(Records contained in a dataset)

——————

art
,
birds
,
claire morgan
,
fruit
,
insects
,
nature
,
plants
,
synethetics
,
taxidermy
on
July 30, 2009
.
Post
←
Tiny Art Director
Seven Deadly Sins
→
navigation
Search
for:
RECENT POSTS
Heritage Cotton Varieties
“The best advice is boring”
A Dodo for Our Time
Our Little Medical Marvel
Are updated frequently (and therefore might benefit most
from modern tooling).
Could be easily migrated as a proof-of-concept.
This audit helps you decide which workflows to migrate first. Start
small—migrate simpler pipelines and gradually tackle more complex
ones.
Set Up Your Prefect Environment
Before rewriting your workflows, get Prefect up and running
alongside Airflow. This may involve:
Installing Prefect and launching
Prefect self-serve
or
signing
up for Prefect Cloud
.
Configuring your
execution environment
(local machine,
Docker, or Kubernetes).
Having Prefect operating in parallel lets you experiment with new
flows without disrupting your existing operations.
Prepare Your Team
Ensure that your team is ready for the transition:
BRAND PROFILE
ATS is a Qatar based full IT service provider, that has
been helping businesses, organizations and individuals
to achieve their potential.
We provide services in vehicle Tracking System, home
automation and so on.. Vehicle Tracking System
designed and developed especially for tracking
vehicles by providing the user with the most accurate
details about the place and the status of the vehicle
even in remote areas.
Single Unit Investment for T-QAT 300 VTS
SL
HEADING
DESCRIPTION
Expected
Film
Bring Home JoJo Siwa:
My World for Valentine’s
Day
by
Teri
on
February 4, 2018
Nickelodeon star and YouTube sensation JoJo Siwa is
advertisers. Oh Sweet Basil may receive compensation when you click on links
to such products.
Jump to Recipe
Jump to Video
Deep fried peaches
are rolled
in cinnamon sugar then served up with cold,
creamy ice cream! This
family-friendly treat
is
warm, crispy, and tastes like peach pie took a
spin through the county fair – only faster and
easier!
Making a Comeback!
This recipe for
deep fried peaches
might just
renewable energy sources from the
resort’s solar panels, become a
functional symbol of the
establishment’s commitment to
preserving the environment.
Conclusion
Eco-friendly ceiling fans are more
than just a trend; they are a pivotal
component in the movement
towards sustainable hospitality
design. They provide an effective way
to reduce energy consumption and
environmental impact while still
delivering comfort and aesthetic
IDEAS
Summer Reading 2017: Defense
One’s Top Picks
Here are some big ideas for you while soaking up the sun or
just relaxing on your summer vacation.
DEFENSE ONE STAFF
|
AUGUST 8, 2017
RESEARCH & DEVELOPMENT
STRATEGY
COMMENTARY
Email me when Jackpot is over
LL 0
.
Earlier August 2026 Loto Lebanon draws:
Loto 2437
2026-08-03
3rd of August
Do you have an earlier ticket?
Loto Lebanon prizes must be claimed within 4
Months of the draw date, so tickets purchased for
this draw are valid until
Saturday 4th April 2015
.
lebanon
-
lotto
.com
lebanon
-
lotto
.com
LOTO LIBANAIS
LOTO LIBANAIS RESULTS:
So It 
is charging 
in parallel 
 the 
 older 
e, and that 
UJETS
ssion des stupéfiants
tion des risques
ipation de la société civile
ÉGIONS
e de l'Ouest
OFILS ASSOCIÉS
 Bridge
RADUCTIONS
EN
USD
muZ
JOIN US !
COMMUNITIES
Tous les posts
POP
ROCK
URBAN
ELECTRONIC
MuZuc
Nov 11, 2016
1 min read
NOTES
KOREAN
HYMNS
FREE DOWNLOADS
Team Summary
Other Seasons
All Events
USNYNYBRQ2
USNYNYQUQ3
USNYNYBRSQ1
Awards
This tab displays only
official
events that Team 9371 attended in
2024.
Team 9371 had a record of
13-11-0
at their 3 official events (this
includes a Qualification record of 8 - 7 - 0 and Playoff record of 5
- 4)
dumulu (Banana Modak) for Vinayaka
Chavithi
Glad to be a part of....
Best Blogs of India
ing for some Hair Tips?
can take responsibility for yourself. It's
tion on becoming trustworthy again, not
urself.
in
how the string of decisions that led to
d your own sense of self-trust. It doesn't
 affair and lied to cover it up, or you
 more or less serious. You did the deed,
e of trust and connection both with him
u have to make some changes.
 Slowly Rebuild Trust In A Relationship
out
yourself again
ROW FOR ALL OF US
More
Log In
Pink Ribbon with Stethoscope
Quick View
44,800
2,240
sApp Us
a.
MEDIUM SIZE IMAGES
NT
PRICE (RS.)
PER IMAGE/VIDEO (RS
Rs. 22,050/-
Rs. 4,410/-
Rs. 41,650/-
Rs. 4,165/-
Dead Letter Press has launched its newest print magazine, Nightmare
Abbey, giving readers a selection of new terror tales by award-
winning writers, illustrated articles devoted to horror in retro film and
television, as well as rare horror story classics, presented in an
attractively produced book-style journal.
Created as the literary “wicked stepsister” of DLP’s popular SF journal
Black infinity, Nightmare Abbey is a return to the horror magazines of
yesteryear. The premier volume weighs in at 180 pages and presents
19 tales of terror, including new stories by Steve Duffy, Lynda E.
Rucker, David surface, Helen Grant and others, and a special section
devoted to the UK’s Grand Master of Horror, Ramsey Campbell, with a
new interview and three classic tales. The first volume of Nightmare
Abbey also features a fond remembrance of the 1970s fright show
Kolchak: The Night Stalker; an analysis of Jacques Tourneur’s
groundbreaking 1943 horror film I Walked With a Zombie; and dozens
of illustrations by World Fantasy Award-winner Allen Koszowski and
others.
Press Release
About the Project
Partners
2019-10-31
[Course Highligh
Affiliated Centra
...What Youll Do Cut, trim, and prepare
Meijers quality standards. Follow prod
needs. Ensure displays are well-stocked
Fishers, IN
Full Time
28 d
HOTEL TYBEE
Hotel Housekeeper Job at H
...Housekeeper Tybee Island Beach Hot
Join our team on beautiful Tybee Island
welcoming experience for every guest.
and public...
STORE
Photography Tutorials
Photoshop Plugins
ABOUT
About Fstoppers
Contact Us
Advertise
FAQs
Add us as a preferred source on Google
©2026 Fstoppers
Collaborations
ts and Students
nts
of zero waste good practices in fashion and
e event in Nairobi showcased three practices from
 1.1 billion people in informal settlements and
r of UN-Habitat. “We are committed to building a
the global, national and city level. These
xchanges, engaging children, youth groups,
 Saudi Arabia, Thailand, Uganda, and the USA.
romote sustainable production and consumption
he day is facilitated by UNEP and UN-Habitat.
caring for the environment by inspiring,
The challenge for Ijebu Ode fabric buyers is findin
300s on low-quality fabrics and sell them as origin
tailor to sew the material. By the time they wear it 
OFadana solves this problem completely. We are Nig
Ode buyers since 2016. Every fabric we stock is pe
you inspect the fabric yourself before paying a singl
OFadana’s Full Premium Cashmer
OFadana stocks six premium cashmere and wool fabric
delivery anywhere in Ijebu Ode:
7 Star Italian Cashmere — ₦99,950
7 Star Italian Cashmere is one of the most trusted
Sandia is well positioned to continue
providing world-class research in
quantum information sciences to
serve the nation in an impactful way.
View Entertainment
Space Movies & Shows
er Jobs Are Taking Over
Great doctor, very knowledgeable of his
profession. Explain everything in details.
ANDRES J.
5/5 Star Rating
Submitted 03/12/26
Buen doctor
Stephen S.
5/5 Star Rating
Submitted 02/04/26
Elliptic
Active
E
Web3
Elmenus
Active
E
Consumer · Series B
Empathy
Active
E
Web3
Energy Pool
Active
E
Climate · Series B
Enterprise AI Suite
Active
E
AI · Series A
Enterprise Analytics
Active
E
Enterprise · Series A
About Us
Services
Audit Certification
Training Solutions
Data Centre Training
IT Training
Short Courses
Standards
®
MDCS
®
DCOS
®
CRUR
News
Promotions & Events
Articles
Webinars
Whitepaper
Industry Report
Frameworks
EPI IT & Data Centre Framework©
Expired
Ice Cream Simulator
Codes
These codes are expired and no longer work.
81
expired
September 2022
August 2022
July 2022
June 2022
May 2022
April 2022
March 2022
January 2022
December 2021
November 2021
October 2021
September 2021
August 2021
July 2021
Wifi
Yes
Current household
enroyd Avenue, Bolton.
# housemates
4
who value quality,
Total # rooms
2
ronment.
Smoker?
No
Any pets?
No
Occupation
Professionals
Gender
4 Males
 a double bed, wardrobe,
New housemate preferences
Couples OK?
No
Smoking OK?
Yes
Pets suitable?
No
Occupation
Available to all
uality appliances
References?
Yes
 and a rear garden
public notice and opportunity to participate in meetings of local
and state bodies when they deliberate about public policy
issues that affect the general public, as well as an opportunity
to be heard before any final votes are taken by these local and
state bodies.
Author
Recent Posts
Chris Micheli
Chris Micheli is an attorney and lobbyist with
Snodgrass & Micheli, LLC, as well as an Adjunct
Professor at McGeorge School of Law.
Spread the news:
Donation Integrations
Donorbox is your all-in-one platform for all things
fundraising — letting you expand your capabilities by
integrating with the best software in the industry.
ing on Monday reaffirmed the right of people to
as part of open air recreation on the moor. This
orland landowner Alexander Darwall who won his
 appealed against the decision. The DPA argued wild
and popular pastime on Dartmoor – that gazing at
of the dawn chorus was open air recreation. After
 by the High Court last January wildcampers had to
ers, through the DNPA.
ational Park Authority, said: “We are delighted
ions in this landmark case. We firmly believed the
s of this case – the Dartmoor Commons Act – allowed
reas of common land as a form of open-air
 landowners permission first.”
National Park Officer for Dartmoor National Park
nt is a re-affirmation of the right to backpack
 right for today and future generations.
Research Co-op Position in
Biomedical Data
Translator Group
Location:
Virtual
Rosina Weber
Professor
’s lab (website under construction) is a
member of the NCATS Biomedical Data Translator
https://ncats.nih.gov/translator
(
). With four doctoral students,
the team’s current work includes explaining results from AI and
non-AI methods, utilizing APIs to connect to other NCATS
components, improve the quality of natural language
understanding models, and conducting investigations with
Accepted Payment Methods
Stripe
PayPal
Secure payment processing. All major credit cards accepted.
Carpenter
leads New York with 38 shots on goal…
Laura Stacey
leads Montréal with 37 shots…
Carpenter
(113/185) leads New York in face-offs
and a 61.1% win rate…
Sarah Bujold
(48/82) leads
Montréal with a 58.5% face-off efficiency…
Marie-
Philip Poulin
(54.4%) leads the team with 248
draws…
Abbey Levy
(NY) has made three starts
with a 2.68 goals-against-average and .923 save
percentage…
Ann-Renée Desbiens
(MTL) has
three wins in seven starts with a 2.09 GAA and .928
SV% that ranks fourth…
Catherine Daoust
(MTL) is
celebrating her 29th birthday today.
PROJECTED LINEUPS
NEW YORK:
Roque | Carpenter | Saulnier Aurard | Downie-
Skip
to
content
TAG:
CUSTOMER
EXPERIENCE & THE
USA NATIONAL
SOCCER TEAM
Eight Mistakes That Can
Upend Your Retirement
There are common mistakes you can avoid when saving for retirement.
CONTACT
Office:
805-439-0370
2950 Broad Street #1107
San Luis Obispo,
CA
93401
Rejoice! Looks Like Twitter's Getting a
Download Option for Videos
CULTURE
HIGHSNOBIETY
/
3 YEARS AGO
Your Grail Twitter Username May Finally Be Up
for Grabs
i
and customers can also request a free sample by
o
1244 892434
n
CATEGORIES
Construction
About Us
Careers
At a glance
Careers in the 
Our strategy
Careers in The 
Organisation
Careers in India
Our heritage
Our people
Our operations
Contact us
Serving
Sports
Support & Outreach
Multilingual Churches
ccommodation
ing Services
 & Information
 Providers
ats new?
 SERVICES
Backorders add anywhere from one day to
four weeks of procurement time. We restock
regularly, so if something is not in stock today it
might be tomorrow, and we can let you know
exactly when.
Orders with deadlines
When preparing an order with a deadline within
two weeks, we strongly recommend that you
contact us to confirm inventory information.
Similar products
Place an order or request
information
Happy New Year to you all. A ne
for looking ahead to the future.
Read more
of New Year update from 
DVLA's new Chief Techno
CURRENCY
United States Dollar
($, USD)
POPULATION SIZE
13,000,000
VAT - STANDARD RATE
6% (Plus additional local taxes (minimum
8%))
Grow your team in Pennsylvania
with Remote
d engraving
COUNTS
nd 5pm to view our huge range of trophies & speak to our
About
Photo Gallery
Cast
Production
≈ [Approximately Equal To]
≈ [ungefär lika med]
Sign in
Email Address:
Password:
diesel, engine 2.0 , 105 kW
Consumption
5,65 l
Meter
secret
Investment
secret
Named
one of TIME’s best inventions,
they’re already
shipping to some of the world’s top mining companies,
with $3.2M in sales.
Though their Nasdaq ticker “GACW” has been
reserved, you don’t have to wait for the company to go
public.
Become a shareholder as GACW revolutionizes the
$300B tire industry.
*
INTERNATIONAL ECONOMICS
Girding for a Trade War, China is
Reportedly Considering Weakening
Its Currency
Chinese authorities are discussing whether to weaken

——————

» TASK BRIEF: Write out exactly the lines between the start of the entries and the line containing "Before rewriting your", including that line and the first one.

» EXERCISE ANSWER:
art
,
birds
,
claire morgan
,
fruit
,
insects
,
nature
,
plants
,
synethetics
,
taxidermy
on
July 30, 2009
.
Post
←
Tiny Art Director
Seven Deadly Sins
→
navigation
Search
for:
RECENT POSTS
Heritage Cotton Varieties
“The best advice is boring”
A Dodo for Our Time
Our Little Medical Marvel
Are updated frequently (and therefore might benefit most
from modern tooling).
Could be easily migrated as a proof-of-concept.
This audit helps you decide which workflows to migrate first. Start
small—migrate simpler pipelines and gradually tackle more complex
ones.
Set Up Your Prefect Environment
Before rewriting your workflows, get Prefect up and running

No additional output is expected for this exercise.